4. Do you have any other talents?


Hee hee I love singing karaoke, but really my only talent in that venue is not giving a rip what other people think, so that allows me to turn it into a performance!


5. What is your preferred genre?


Actually, I like them all; it just depends on my mood. I lean toward mystery/thriller and YA, but I taught science fiction, so there’s a lot of stuff I read there that I really enjoyed as well. I don’t love romance as a genre, but I like when there are ELEMENTS of romance in other books. I don’t love history books, but I like when there is historical research. I love horror, but only the Stephen King/Dean Koontz kind that are actually happy endings, total idealism in disguise. No pointless slasher stuff.


6. How does your writing process work?


I wish I knew. Seriously. I try and listen and look and smell and feel everything around me, and then…I just get an idea. I’m well aware there’s no such thing as an original idea—I mean, look at Shakespeare even—he’s, my favorite! Romeo and Juliet come from an Italian poem! It’s about taking input from lots of places and putting it into your own container.


7. Tell us something about yourself that no one knows


I’m a rabid over-sharer, so … new info about me is tough to find. I said one thing on a questionnaire like this a long time ago, so it’s probably hard to find now, and I’ve kind of been too busy lately to even do it. This is it: sometimes I rehearse things in my head before I say them.
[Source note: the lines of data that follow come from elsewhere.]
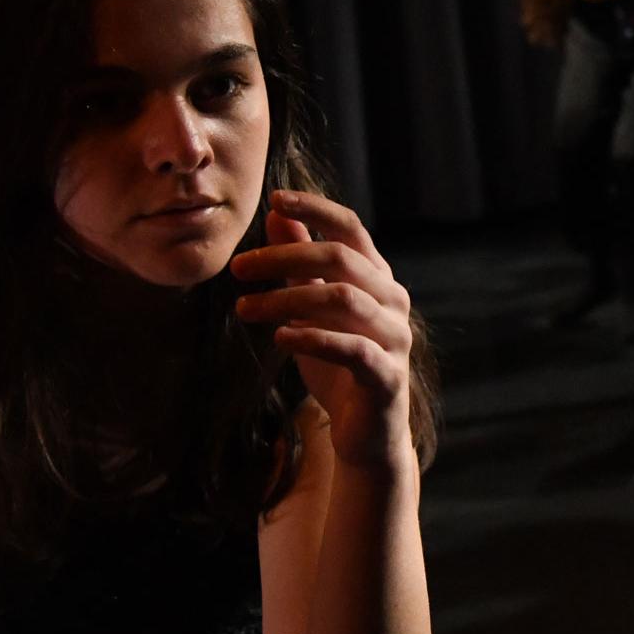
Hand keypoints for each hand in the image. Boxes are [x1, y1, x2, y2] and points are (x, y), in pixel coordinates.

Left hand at [233, 190, 419, 469]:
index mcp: (377, 278)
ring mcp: (395, 338)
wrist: (365, 434)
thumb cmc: (337, 365)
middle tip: (237, 268)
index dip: (315, 208)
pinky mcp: (388, 376)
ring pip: (343, 299)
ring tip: (244, 308)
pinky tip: (279, 338)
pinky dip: (312, 338)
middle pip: (341, 258)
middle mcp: (392, 300)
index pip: (350, 228)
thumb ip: (300, 262)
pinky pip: (352, 348)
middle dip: (284, 256)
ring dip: (286, 298)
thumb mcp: (311, 307)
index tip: (274, 198)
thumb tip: (276, 214)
8. Are you working on any new stories?


Always. Feels like millions at a time, but I’m focused specifically on two projects: one is a YA paranormal series called The Meld. I’ve only written the first book: Paper Fields, Millie Mahoney’s story, and I’m trying to find an agent for it, because I think it’d also be a cool limited run tv series, you know, where each storyline is like an 8-episode season. And there are so many streaming services now who are on the constant lookout for content. But I haven’t had any luck so far, and I’m much better at writing stories than at marketing myself. I’m just not ambitious enough in that way! I’m also supposed to be done with the Chalkboard Outlines series as of book 3, which will be released this month, but I feel like the story’s not over. So I’m writing a 4th book in the hopes that my publisher feels like story 4 ends the whole thing more satisfactorily.


9. What would you like your stories to bring to the readers?


I want them to be entertained. It’s also good for me (because, you know…I’m a teacher by trade) if they learn something new.